Drame des réfugiés syriens : tous responsables, par Cédric Mas

Billet invité

Que fuient les réfugiés syriens qui affluent vers l’Europe ?

Leur pays devenu un enfer, du fait de la guerre civile que nous laissons se dérouler sans réagir, malgré les horreurs et les crimes.

Cette guerre civile oppose plusieurs factions, mais celles qui motivent la fuite des Syriens sont les factions islamistes (dont certaines milices jihadistes qui n’ont rien de « modérées »), l’État islamique (qui menace aujourd’hui Alep et s’approche dangereusement de Damas et de Homs) et la dictature d’Assad, dont les troupes bombardent aveuglément (et desespérèment) les civils (avec l’aide matérielle de la Russie, comme à Idlib)

Le drame se joue donc à plusieurs endroits :

– en Syrie

– sur le trajet vers l’Europe

– et en Europe.

Notre responsabilité (nous européens) est entière sur ces trois lieux du drame :

– en Syrie en laissant les factions les plus terribles régner (État Islamique, JAN et Assad), commettre leurs crimes en toute impunité, s’étendre et aggraver le chaos et l’enfer, ce qui va multiplier le nombre de réfugiés.

– sur le trajet, en fermant toute possibilité de visa, ce qui amène ces populations desespérées à confier leur vie à des passeurs mafieux, et à prendre tous les risques.

– en Europe en refusant de les accueillir et de les aider (rappelons que la prochaine réunion « d’urgence » de l’Union européenne sur le sujet aura lieu le 12 septembre…, combien de morts encore ? Et combien de réunions « urgentes » avant de réagir ?), et restant indifférents à leur appel à l’aide (et ils demandent d’abord de stopper la guerre dans leur pays, puis à défaut de les accueillir).

Un exemple de notre indifférence coupable :


Comparaison des couvertures des journaux français et UK ce matin

Notre responsabilité est entière, mais il ne faut pas oublier aussi la responsabilité des factions les plus violentes qui alimentent cette guerre civile, née de la répression violente et aveugle des forces de sécurité baassistes de manifestations demandant seulement une « démocratisation ».

Il est ainsi évident que l’État islamique, toujours en progression, est l’ennemi principal, et participent par ses exactions quotidiennes à la fuite des Syriens.

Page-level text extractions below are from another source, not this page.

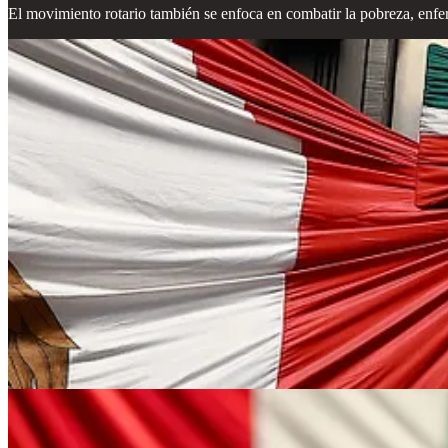
El movimiento rotario también se enfoca en combatir la pobreza, enfer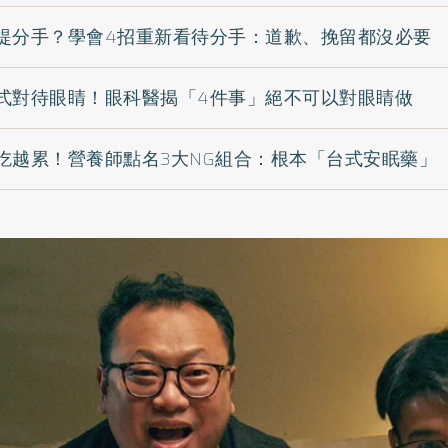
提分手？學會4招重新看待分手：道歉、挽留都沒必要
式對待眼睛！眼科醫揭「4件事」絕不可以對眼睛做
吃越累！營養師點名3大NG組合：根本「台式安眠藥」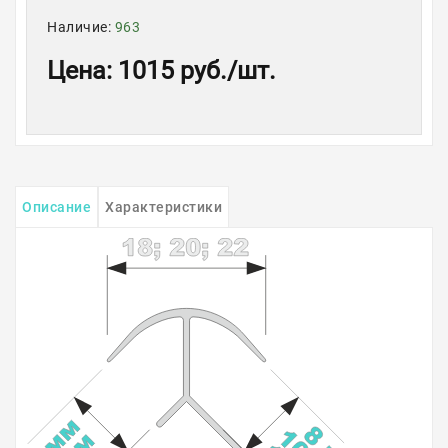
Наличие:
963
Цена
:
1015 руб.
/шт.
Описание
Характеристики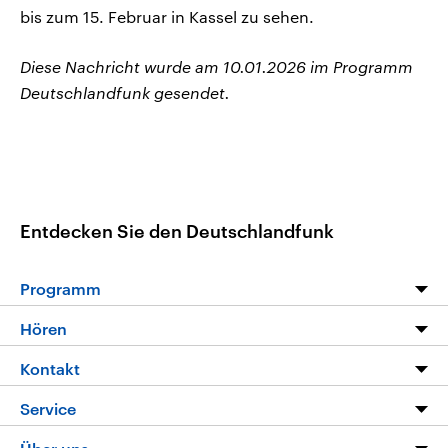
bis zum 15. Februar in Kassel zu sehen.
Diese Nachricht wurde am 10.01.2026 im Programm
Deutschlandfunk gesendet.
Entdecken Sie den Deutschlandfunk
Programm
Programm
Hören
Alle Sendungen
Livestream
Kontakt
Die Nachrichten
Audios
Hörerservice
Service
Nachrichtenleicht
Podcasts
Social Media
FAQ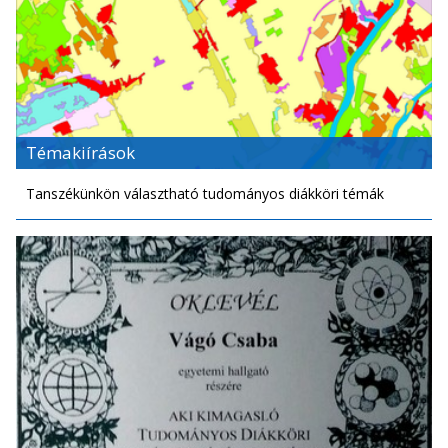
Témakiírások
Tanszékünkön választható tudományos diákköri témák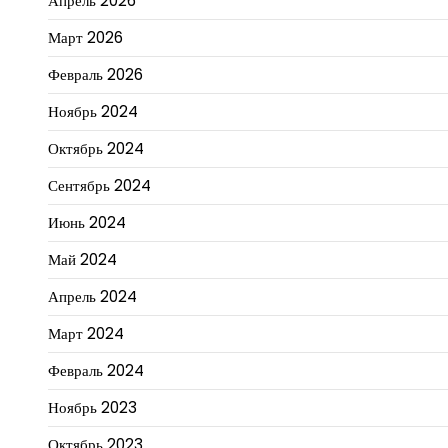
Апрель 2026
Март 2026
Февраль 2026
Ноябрь 2024
Октябрь 2024
Сентябрь 2024
Июнь 2024
Май 2024
Апрель 2024
Март 2024
Февраль 2024
Ноябрь 2023
Октябрь 2023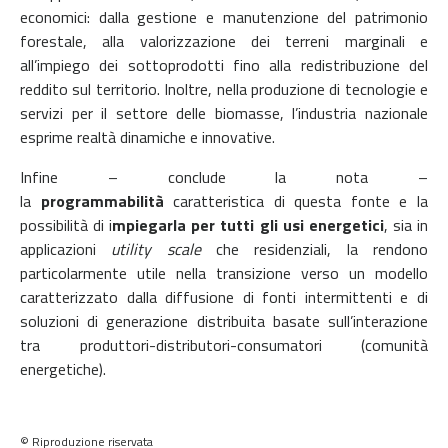
economici: dalla gestione e manutenzione del patrimonio
forestale, alla valorizzazione dei terreni marginali e
all’impiego dei sottoprodotti fino alla redistribuzione del
reddito sul territorio. Inoltre, nella produzione di tecnologie e
servizi per il settore delle biomasse, l’industria nazionale
esprime realtà dinamiche e innovative.
Infine – conclude la nota –
la
programmabilità
caratteristica di questa fonte e la
possibilità di i
mpiegarla per tutti gli usi energetici
, sia in
applicazioni
utility scale
che residenziali, la rendono
particolarmente utile nella transizione verso un modello
caratterizzato dalla diffusione di fonti intermittenti e di
soluzioni di generazione distribuita basate sull’interazione
tra produttori-distributori-consumatori (comunità
energetiche).
© Riproduzione riservata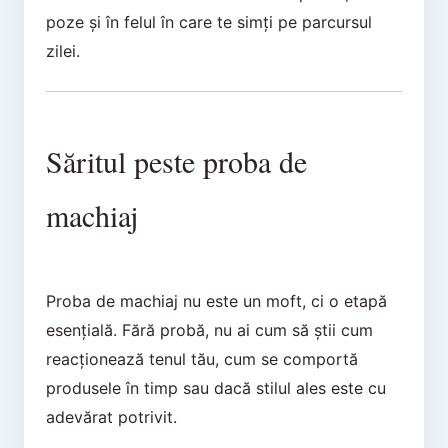
poze și în felul în care te simți pe parcursul
zilei.
Săritul peste proba de
machiaj
Proba de machiaj nu este un moft, ci o etapă
esențială. Fără probă, nu ai cum să știi cum
reacționează tenul tău, cum se comportă
produsele în timp sau dacă stilul ales este cu
adevărat potrivit.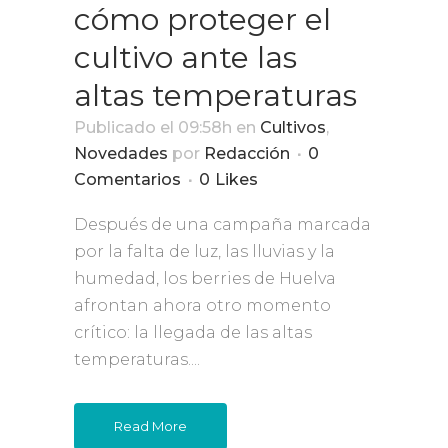
cómo proteger el
cultivo ante las
altas temperaturas
Publicado el 09:58h
en
Cultivos
,
Novedades
por
Redacción
0
Comentarios
0
Likes
Después de una campaña marcada
por la falta de luz, las lluvias y la
humedad, los berries de Huelva
afrontan ahora otro momento
crítico: la llegada de las altas
temperaturas....
Read More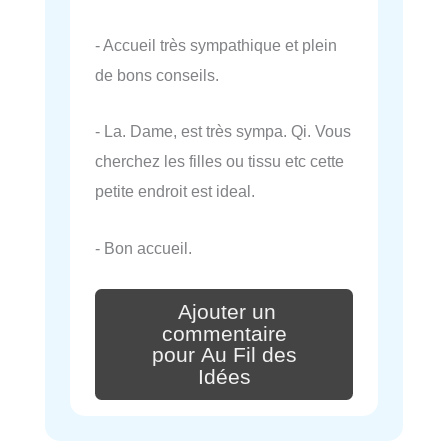
- Accueil très sympathique et plein
de bons conseils.
- La. Dame, est très sympa. Qi. Vous
cherchez les filles ou tissu etc cette
petite endroit est ideal.
- Bon accueil.
Ajouter un
commentaire
pour Au Fil des
Idées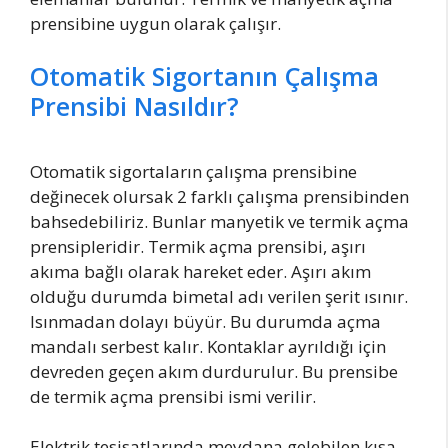
prensibine uygun olarak çalışır.
Otomatik Sigortanın Çalışma
Prensibi Nasıldır?
Otomatik sigortaların çalışma prensibine
değinecek olursak 2 farklı çalışma prensibinden
bahsedebiliriz. Bunlar manyetik ve termik açma
prensipleridir. Termik açma prensibi, aşırı
akıma bağlı olarak hareket eder. Aşırı akım
olduğu durumda bimetal adı verilen şerit ısınır.
Isınmadan dolayı büyür. Bu durumda açma
mandalı serbest kalır. Kontaklar ayrıldığı için
devreden geçen akım durdurulur. Bu prensibe
de termik açma prensibi ismi verilir.
Elektrik tesisatlarında meydana gelebilen kısa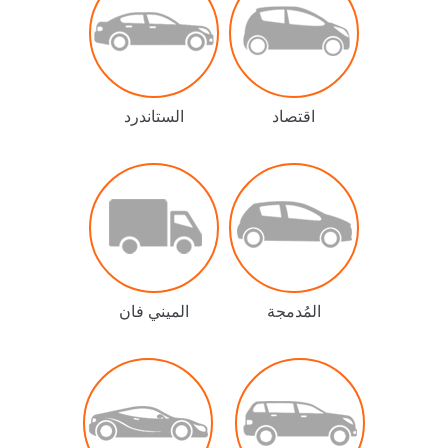
اقتصاد
الستاندرد
المُدمجة
الميني فان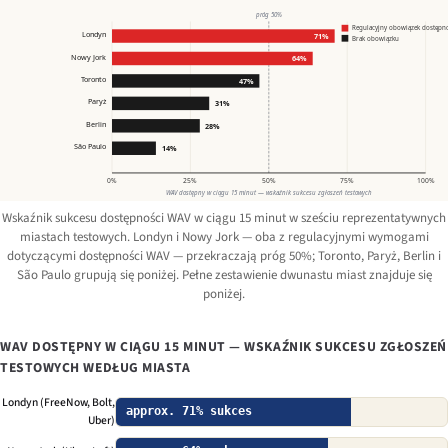
próg 50%
Regulacyjny obowiązek dostępn
Londyn
71%
Brak obowiązku
Nowy Jork
64%
Toronto
47%
Paryż
31%
Berlin
28%
São Paulo
14%
0%
25%
50%
75%
100%
WAV dostępny w ciągu 15 minut — wskaźnik sukcesu zgłoszeń testowych
Wskaźnik sukcesu dostępności WAV w ciągu 15 minut w sześciu reprezentatywnych
miastach testowych. Londyn i Nowy Jork — oba z regulacyjnymi wymogami
dotyczącymi dostępności WAV — przekraczają próg 50%; Toronto, Paryż, Berlin i
São Paulo grupują się poniżej. Pełne zestawienie dwunastu miast znajduje się
poniżej.
WAV DOSTĘPNY W CIĄGU 15 MINUT — WSKAŹNIK SUKCESU ZGŁOSZEŃ
TESTOWYCH WEDŁUG MIASTA
Londyn (FreeNow, Bolt,
approx. 71% sukces
Uber)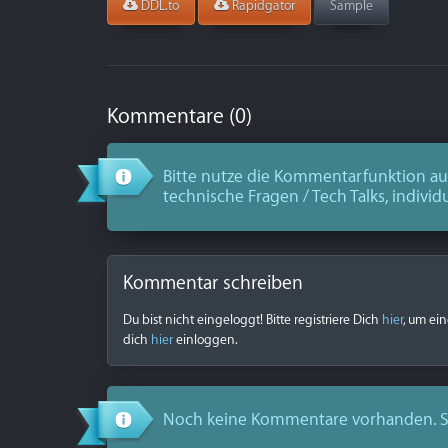
DDL.to
Rapidgator
Sample
Kommentare (0)
Bitte nutze die Kommentarfunktion aus
technische Fragen / Tech Talks, individ
Kommentar schreiben
Du bist nicht eingeloggt! Bitte registriere Dich
hier
, um ei
dich
hier
einloggen.
Noch keine Kommentare vorhanden. S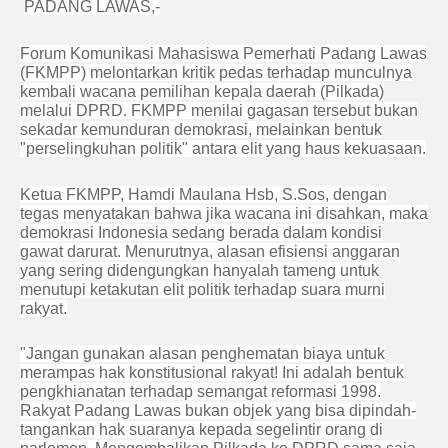
PADANG LAWAS,-
Forum Komunikasi Mahasiswa Pemerhati Padang Lawas
(FKMPP) melontarkan kritik pedas terhadap munculnya
kembali wacana pemilihan kepala daerah (Pilkada)
melalui DPRD. FKMPP menilai gagasan tersebut bukan
sekadar kemunduran demokrasi, melainkan bentuk
"perselingkuhan politik" antara elit yang haus kekuasaan.
Ketua FKMPP, Hamdi Maulana Hsb, S.Sos, dengan
tegas menyatakan bahwa jika wacana ini disahkan, maka
demokrasi Indonesia sedang berada dalam kondisi
gawat darurat. Menurutnya, alasan efisiensi anggaran
yang sering didengungkan hanyalah tameng untuk
menutupi ketakutan elit politik terhadap suara murni
rakyat.
"Jangan gunakan alasan penghematan biaya untuk
merampas hak konstitusional rakyat! Ini adalah bentuk
pengkhianatan terhadap semangat reformasi 1998.
Rakyat Padang Lawas bukan objek yang bisa dipindah-
tangankan hak suaranya kepada segelintir orang di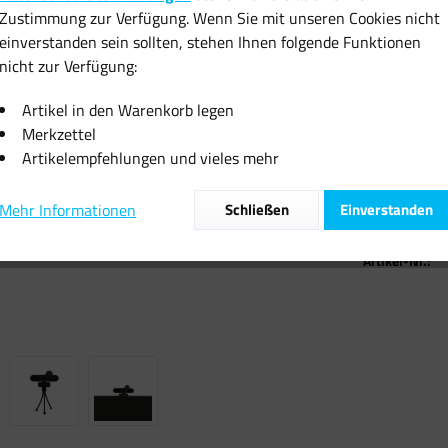
10,07 
Zustimmung zur Verfügung. Wenn Sie mit unseren Cookies nicht
einverstanden sein sollten, stehen Ihnen folgende Funktionen
inkl. MwSt.
zzgl
nicht zur Verfügung:
Sofort vers
Artikel in den Warenkorb legen
Merkzettel
Artikelempfehlungen und vieles mehr
Mehr Informationen
Schließen
Einverstanden
Vergleiche
Artikel-Nr.: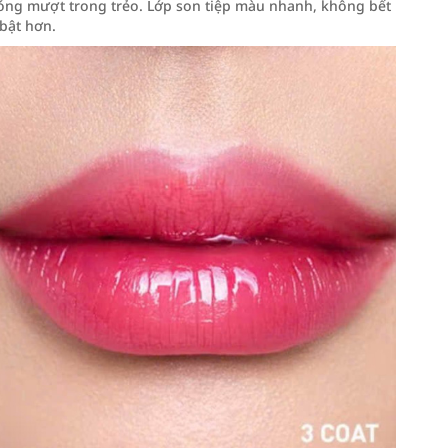
bóng mượt trong trẻo. Lớp son tiệp màu nhanh, không bết
bật hơn.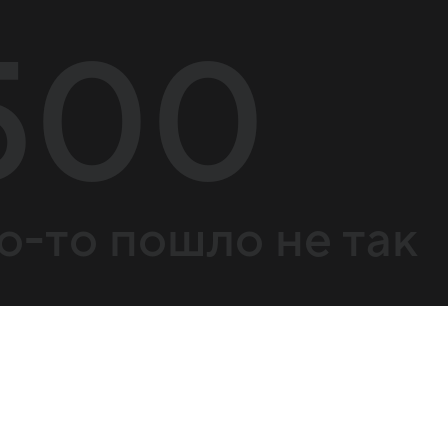
500
о-то пошло не так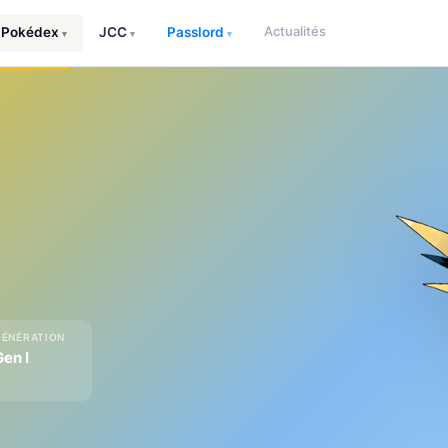
Actualités
Pokédex
JCC
Passlord
▾
▾
▾
GÉNÉRATION
Gen I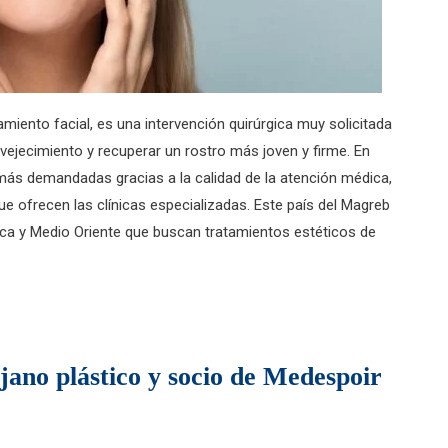
amiento facial, es una intervención quirúrgica muy solicitada
vejecimiento y recuperar un rostro más joven y firme. En
más demandadas gracias a la calidad de la atención médica,
 que ofrecen las clínicas especializadas. Este país del Magreb
ca y Medio Oriente que buscan tratamientos estéticos de
jano plástico y socio de Medespoir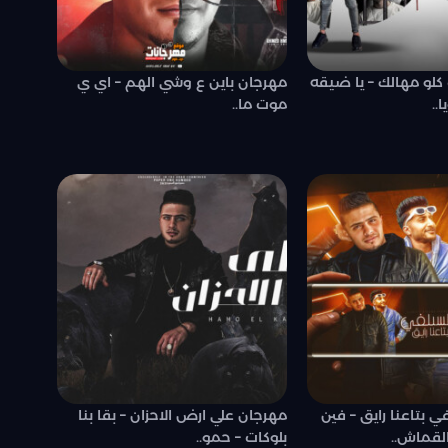
لو مهالك – يا ضيقه
مهرجان باين ع وشي الهم – اي ي
..
موت ما..
 بتاعنا رايق – فين
مهرجان علي ارض الاحزان – بقا بنا
لقماش..
بلوكات – حمو..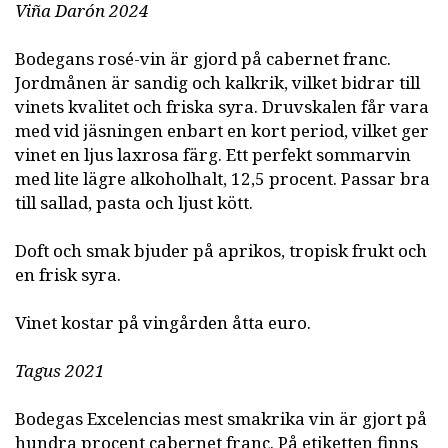
Viña Darón 2024
Bodegans rosé-vin är gjord på cabernet franc.
Jordmånen är sandig och kalkrik, vilket bidrar till
vinets kvalitet och friska syra. Druvskalen får vara
med vid jäsningen enbart en kort period, vilket ger
vinet en ljus laxrosa färg. Ett perfekt sommarvin
med lite lägre alkoholhalt, 12,5 procent. Passar bra
till sallad, pasta och ljust kött.
Doft och smak bjuder på aprikos, tropisk frukt och
en frisk syra.
Vinet kostar på vingården åtta euro.
Tagus 2021
Bodegas Excelencias mest smakrika vin är gjort på
hundra procent cabernet franc. På etiketten finns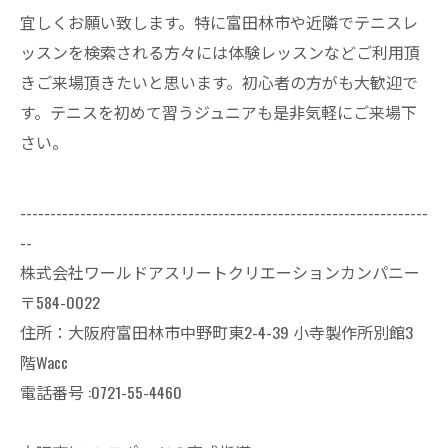
宜しくお願い致します。特に富田林市や近隣でテニスレ
ッスンを検索される方々には体験レッスンなどご利用頂
きご来場頂きたいと思います。初心者の方がも大歓迎で
す。テニスを初めて習うジュニアも是非気軽にご来場下
さい。
--------------------------------------------------------------------
--
株式会社ワールドアスリートクリエーションカンパニー
〒584-0022
住所：大阪府富田林市中野町東2-4-39 小寺製作所別館3
階Wacc
電話番号 :0721-55-4460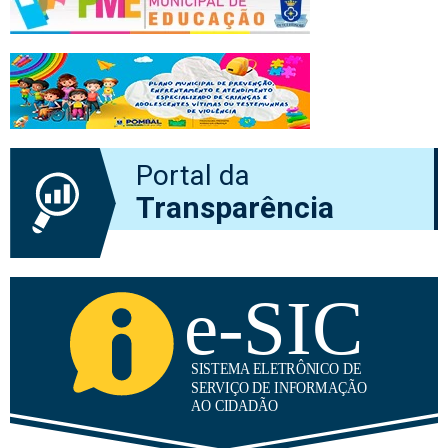
Portal da
Transparência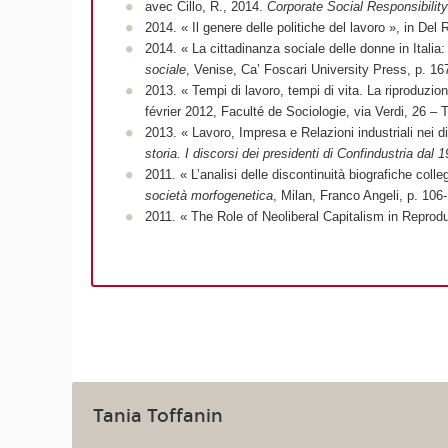
avec Cillo, R., 2014.
Corporate Social Responsibility
2014. « Il genere delle politiche del lavoro », in Del 
2014. « La cittadinanza sociale delle donne in Italia: 
sociale
, Venise, Ca’ Foscari University Press, p. 16
2013. « Tempi di lavoro, tempi di vita. La riproduzio
février 2012, Faculté de Sociologie, via Verdi, 26 – T
2013. « Lavoro, Impresa e Relazioni industriali nei di
storia. I discorsi dei presidenti di Confindustria dal 
2011. « L’analisi delle discontinuità biografiche coll
società morfogenetica
, Milan, Franco Angeli, p. 106
2011. « The Role of Neoliberal Capitalism in Reprodu
Tania Toffanin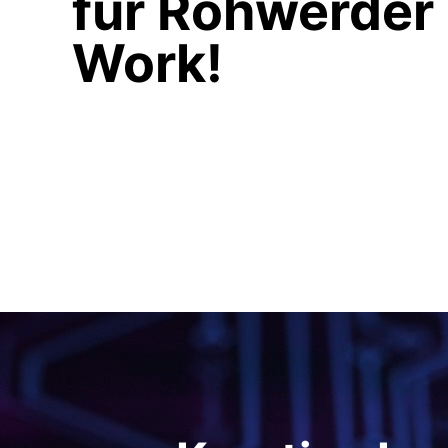
für Rohwerder
Work!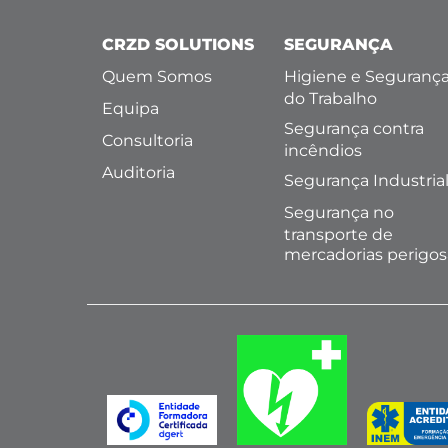
CRZD SOLUTIONS
SEGURANÇA
Quem Somos
Higiene e Seguranç
do Trabalho
Equipa
Segurança contra
Consultoria
incêndios
Auditoria
Segurança Industria
Segurança no
transporte de
mercadorias perigos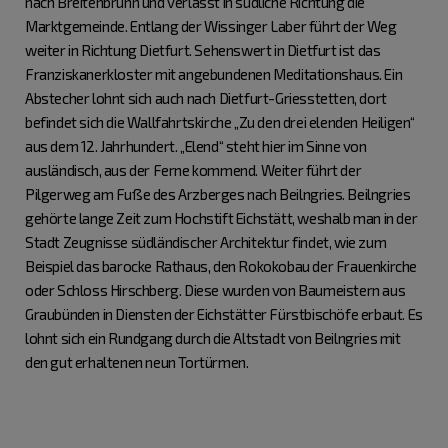
nach Breitenbrunn und verlässt in südliche Richtung die
Marktgemeinde. Entlang der Wissinger Laber führt der Weg
weiter in Richtung Dietfurt. Sehenswert in Dietfurt ist das
Franziskanerkloster mit angebundenen Meditationshaus. Ein
Abstecher lohnt sich auch nach Dietfurt-Griesstetten, dort
befindet sich die Wallfahrtskirche „Zu den drei elenden Heiligen“
aus dem 12. Jahrhundert. „Elend“ steht hier im Sinne von
ausländisch, aus der Ferne kommend. Weiter führt der
Pilgerweg am Fuße des Arzberges nach Beilngries. Beilngries
gehörte lange Zeit zum Hochstift Eichstätt, weshalb man in der
Stadt Zeugnisse südländischer Architektur findet, wie zum
Beispiel das barocke Rathaus, den Rokokobau der Frauenkirche
oder Schloss Hirschberg. Diese wurden von Baumeistern aus
Graubünden in Diensten der Eichstätter Fürstbischöfe erbaut. Es
lohnt sich ein Rundgang durch die Altstadt von Beilngries mit
den gut erhaltenen neun Tortürmen.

Il en est de même de certaines milices jihadistes engagées dans les zones qualifiées de « rebelles modérés » (je rappelle qu’il y a eu plusieurs manifestations, y compris récentes, à Alep, Idlib et dans le sud, des populations demandant leur départ, ou le passage sous une administration plus « modérée »).

Mais il ne faut pas nier aussi que les bombardements et les crimes des milices d’Assad, sont aussi responsables de cet exode massif.

Par les bombardements aveugles des zones civiles rebelles, par les enlèvements, tortures et disparitions de tout opposant, la dictature d’Assad porte même une incontestable responsabilité dans ces drames, né d’une guerre civile qu’elle a provoqué et qu’elle alimente (concentrant ses coups contre les milices modérées, et épargnant autant que possible l’État islamique). Et ne parlons même pas des milices chiites iraniennes ou du Hezbollah, peu économe de la vie des civils syriens (majoritairement sunnites).

Vouloir dédouaner Assad de sa responsabilité dans le drame vécu par les civils syriens, pour ne voir que les Jihadistes, c’est comme nier la responsabilité d’Israël dans le drame des civils de Gaza (pour ne voir que le Hamas).